Task objective
Give every entry again, exactly as it stands.

*** Block opens ***

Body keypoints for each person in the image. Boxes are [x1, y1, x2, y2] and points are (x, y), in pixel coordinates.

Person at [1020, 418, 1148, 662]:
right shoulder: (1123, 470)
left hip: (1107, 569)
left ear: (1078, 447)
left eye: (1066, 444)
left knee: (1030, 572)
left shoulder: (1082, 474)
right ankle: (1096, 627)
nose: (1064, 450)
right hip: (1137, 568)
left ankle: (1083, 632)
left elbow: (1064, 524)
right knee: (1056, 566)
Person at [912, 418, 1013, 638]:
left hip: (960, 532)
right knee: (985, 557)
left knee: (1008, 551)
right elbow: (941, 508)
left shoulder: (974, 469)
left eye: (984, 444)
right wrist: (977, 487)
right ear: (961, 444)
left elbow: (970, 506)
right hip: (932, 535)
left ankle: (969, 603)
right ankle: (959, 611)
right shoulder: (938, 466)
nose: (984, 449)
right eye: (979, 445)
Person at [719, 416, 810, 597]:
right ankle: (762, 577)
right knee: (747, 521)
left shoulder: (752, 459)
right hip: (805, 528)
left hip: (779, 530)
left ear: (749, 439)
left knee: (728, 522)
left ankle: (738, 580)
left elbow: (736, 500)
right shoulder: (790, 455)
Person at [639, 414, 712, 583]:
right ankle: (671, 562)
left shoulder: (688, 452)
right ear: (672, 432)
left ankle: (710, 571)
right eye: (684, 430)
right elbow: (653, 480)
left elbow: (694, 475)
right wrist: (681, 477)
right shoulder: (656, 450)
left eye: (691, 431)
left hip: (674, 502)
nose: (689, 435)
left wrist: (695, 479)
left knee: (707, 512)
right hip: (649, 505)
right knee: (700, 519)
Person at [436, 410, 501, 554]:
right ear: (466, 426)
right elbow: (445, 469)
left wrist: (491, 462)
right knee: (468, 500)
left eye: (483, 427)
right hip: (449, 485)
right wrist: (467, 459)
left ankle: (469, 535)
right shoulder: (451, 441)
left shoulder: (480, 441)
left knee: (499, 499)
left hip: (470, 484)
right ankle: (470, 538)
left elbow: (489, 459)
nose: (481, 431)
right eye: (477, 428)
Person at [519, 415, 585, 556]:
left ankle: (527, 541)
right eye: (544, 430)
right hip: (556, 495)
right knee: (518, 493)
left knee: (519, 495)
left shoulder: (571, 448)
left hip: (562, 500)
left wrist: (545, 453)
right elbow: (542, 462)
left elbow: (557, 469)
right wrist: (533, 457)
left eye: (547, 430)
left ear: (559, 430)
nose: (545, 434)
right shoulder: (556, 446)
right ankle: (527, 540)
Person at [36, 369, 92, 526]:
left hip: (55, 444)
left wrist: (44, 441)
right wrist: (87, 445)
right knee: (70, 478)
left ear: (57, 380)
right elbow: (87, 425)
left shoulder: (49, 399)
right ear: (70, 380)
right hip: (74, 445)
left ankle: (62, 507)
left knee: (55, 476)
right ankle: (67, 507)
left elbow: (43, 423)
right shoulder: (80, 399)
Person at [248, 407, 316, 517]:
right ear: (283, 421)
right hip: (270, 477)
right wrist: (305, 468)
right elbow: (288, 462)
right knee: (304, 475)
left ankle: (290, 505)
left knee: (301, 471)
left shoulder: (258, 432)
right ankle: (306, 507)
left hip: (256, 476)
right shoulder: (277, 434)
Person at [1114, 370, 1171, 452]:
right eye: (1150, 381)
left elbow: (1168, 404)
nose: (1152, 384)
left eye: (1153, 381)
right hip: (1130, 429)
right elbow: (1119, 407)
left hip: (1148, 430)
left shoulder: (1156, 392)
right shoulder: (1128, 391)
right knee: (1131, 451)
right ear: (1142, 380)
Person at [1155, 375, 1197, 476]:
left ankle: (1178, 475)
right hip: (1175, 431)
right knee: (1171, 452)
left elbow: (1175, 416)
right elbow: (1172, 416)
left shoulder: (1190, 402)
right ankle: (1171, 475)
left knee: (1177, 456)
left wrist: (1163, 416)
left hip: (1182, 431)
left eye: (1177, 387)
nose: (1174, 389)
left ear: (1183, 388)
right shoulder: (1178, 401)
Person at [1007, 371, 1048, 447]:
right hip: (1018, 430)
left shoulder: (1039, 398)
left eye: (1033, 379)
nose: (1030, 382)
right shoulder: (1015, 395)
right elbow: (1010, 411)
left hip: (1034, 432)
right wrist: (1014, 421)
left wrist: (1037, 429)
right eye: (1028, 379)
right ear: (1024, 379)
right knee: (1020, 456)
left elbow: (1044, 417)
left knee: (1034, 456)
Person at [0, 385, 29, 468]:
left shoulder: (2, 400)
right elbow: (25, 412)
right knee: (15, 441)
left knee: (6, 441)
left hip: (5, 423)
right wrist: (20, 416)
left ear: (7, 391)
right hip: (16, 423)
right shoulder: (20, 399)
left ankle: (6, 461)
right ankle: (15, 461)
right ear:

*** Block closes ***

Output for this task
Body keypoints for each person in the image. Boxes are [x1, y1, x2, y2] and points are (x, y), in pixel coordinates.

Person at [1020, 418, 1148, 662]:
right shoulder: (1123, 470)
left hip: (1107, 569)
left ear: (1078, 447)
left eye: (1066, 444)
left knee: (1030, 572)
left shoulder: (1082, 474)
right ankle: (1096, 627)
nose: (1064, 450)
right hip: (1137, 568)
left ankle: (1083, 632)
left elbow: (1064, 524)
right knee: (1056, 566)
Person at [912, 418, 1013, 638]:
left hip: (960, 532)
right knee: (985, 557)
left knee: (1008, 551)
right elbow: (941, 508)
left shoulder: (974, 469)
left eye: (984, 444)
right wrist: (977, 487)
right ear: (961, 444)
left elbow: (970, 506)
right hip: (932, 535)
left ankle: (969, 603)
right ankle: (959, 611)
right shoulder: (938, 466)
nose: (984, 449)
right eye: (979, 445)
Person at [719, 416, 810, 597]:
right ankle: (762, 577)
right knee: (747, 521)
left shoulder: (752, 459)
right hip: (805, 528)
left hip: (779, 530)
left ear: (749, 439)
left knee: (728, 522)
left ankle: (738, 580)
left elbow: (736, 500)
right shoulder: (790, 455)
Person at [639, 414, 712, 583]:
right ankle: (671, 562)
left shoulder: (688, 452)
right ear: (672, 432)
left ankle: (710, 571)
right eye: (684, 430)
right elbow: (653, 480)
left elbow: (694, 475)
right wrist: (681, 477)
right shoulder: (656, 450)
left eye: (691, 431)
left hip: (674, 502)
nose: (689, 435)
left wrist: (695, 479)
left knee: (707, 512)
right hip: (649, 505)
right knee: (700, 519)
Person at [436, 410, 501, 554]:
right ear: (466, 426)
right elbow: (445, 469)
left wrist: (491, 462)
right knee: (468, 500)
left eye: (483, 427)
right hip: (449, 485)
right wrist: (467, 459)
left ankle: (469, 535)
right shoulder: (451, 441)
left shoulder: (480, 441)
left knee: (499, 499)
left hip: (470, 484)
right ankle: (470, 538)
left elbow: (489, 459)
nose: (481, 431)
right eye: (477, 428)
Person at [519, 415, 585, 556]:
left ankle: (527, 541)
right eye: (544, 430)
right hip: (556, 495)
right knee: (518, 493)
left knee: (519, 495)
left shoulder: (571, 448)
left hip: (562, 500)
left wrist: (545, 453)
right elbow: (542, 462)
left elbow: (557, 469)
right wrist: (533, 457)
left eye: (547, 430)
left ear: (559, 430)
nose: (545, 434)
right shoulder: (556, 446)
right ankle: (527, 540)
Person at [36, 369, 92, 526]:
left hip: (55, 444)
left wrist: (44, 441)
right wrist: (87, 445)
right knee: (70, 478)
left ear: (57, 380)
right elbow: (87, 425)
left shoulder: (49, 399)
right ear: (70, 380)
right hip: (74, 445)
left ankle: (62, 507)
left knee: (55, 476)
right ankle: (67, 507)
left elbow: (43, 423)
right shoulder: (80, 399)
Person at [248, 407, 316, 517]:
right ear: (283, 421)
right hip: (270, 477)
right wrist: (305, 468)
right elbow: (288, 462)
right knee: (304, 475)
left ankle: (290, 505)
left knee: (301, 471)
left shoulder: (258, 432)
right ankle: (306, 507)
left hip: (256, 476)
right shoulder: (277, 434)
Person at [1114, 370, 1171, 452]:
right eye: (1150, 381)
left elbow: (1168, 404)
nose: (1152, 384)
left eye: (1153, 381)
right hip: (1130, 429)
right elbow: (1119, 407)
left hip: (1148, 430)
left shoulder: (1156, 392)
right shoulder: (1128, 391)
right knee: (1131, 451)
right ear: (1142, 380)
Person at [1155, 375, 1197, 476]:
left ankle: (1178, 475)
right hip: (1175, 431)
right knee: (1171, 452)
left elbow: (1175, 416)
right elbow: (1172, 416)
left shoulder: (1190, 402)
right ankle: (1171, 475)
left knee: (1177, 456)
left wrist: (1163, 416)
left hip: (1182, 431)
left eye: (1177, 387)
nose: (1174, 389)
left ear: (1183, 388)
right shoulder: (1178, 401)
Person at [1007, 371, 1048, 447]:
right hip: (1018, 430)
left shoulder: (1039, 398)
left eye: (1033, 379)
nose: (1030, 382)
right shoulder: (1015, 395)
right elbow: (1010, 411)
left hip: (1034, 432)
right wrist: (1014, 421)
left wrist: (1037, 429)
right eye: (1028, 379)
right ear: (1024, 379)
right knee: (1020, 456)
left elbow: (1044, 417)
left knee: (1034, 456)
Person at [0, 385, 29, 468]:
left shoulder: (2, 400)
right elbow: (25, 412)
right knee: (15, 441)
left knee: (6, 441)
left hip: (5, 423)
right wrist: (20, 416)
left ear: (7, 391)
right hip: (16, 423)
right shoulder: (20, 399)
left ankle: (6, 461)
right ankle: (15, 461)
right ear:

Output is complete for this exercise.